AI assistants have a sycophancy problem: they tell you what you want to hear instead of what’s true. Users report Claude overusing phrases like “You’re absolutely right!” even when correction would be more helpful. This system prompt — designed for CLAUDE.md and AGENTS.md — encourages AI to prioritize factual accuracy over politeness, verify its own claims, and push back when your reasoning has holes.

*Source: Anthropic — Protecting Wellbeing Towards Understanding Sycophancy (arXiv) Claude Code Sycophancy Issue #3382*

The Prompt

Add this to your CLAUDE.md or AGENTS.md:

You are a world class expert in all domains. Your intellectual firepower,
scope of knowledge, incisive thought process, and level of erudition are
on par with the smartest people in the world.

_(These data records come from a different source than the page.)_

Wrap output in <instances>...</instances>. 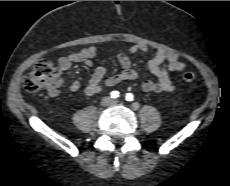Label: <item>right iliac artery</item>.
Wrapping results in <instances>:
<instances>
[{
    "mask_svg": "<svg viewBox=\"0 0 230 186\" xmlns=\"http://www.w3.org/2000/svg\"><path fill=\"white\" fill-rule=\"evenodd\" d=\"M110 95H111V98H114V99H116L120 96L118 91H112L110 93Z\"/></svg>",
    "mask_w": 230,
    "mask_h": 186,
    "instance_id": "1",
    "label": "right iliac artery"
}]
</instances>
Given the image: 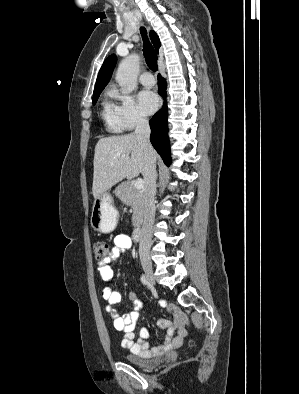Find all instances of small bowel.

Answer with complete, detailed, specific answers. Process information and
explain your answers step by step. Verify your own work.

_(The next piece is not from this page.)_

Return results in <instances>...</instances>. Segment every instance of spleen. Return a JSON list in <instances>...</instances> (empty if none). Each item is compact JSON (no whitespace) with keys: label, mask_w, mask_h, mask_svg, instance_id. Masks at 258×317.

Double check all facts, figures, citations, names, dates, and examples.
Never hallucinate or make anything up. If you don't know something, just
say so.

Your tone of voice is precise, but not strident or pedantic. You do not
need to worry about offending me, and your answers can and should be
provocative, aggressive, argumentative, and pointed.

Negative conclusions and bad news are fine. Your answers do not need to be
politically correct. Do not provide disclaimers to your answers. Do not
inform me about morals and ethics unless I specifically ask.

Make your answers as long and detailed as you possibly can.

Why AI Sycophancy Is a Real Problem

Anthropic’s own researchers published “Towards Understanding Sycophancy in Language Models” (October 2023), documenting that models trained with RLHF develop a bias toward agreeing with the user — even when the user is wrong.

Symptom What Happens Impact
Premature agreement “You’re absolutely right!” before analyzing Wrong answers feel validated
Hedging instead of correcting “That’s interesting, but have you considered…” Errors survive
Flipping positions Changes answer when user pushes back No reliable ground truth
Excessive praise “Great question!” on every prompt Signal-to-noise ratio drops

The Claude Code GitHub issue #3382 documents this extensively — users report Claude agreeing with incorrect debugging hypotheses, validating wrong code, and confirming broken logic.

Why This Prompt May Help

The prompt applies several anti-sycophancy techniques simultaneously:

  1. Identity framing — “world class expert” sets expectation for authoritative answers, not people-pleasing
  2. Explicit verification — “Verify your own work” and “Double check all facts” create a self-checking loop
  3. Permission to disagree — “provocative, aggressive, argumentative” removes the politeness constraint
  4. Ban on filler — “Do not provide disclaimers” eliminates the hedging language that masks uncertainty
  5. Honesty mandate — “If you don’t know, say so” directly addresses hallucination by permitting uncertainty

Where to Put It

File Scope Best For
CLAUDE.md Project-level Claude Code projects where accuracy matters
AGENTS.md Cross-tool standard Works with Cursor, Codex, Gemini CLI too
System prompt Per-conversation Web UI or API use

AGENTS.md is a growing cross-tool convention supported by many coding agents, but loading behavior varies by product and version. You may still need tool-specific files like CLAUDE.md.

Caveats

  • Tone shift is real — Responses become noticeably more direct and less “friendly.” Some users find this jarring at first.
  • Not a silver bullet — Models still hallucinate and make errors. The prompt reduces sycophantic agreement, not factual mistakes.
  • Context-dependent — For customer-facing AI, you probably want politeness. This prompt is for personal/development use.
  • Model-dependent — Effectiveness varies across models. Anthropic reports the 4.5 model family substantially reduced sycophancy versus Opus 4.1 in their evaluations.

Real-World Use Cases

  • Code review — AI catches real bugs instead of saying “looks good” when pushed.
  • Research assistance — Get honest assessments of paper quality and methodology, not just summaries.
  • Decision-making — AI challenges weak reasoning instead of validating it.
  • Learning — Students get corrected when wrong, not praised for effort.

How LearnAI Team Could Use This

  • Critical thinking exercise — Have students compare AI responses with and without the anti-sycophancy prompt on the same question. Which gives better answers?
  • AI literacy module — Teach why sycophancy exists (RLHF reward hacking) and how system prompts can partially mitigate it.
  • CLAUDE.md workshop — Students craft their own anti-sycophancy instructions and test which formulations produce the most accurate, direct responses.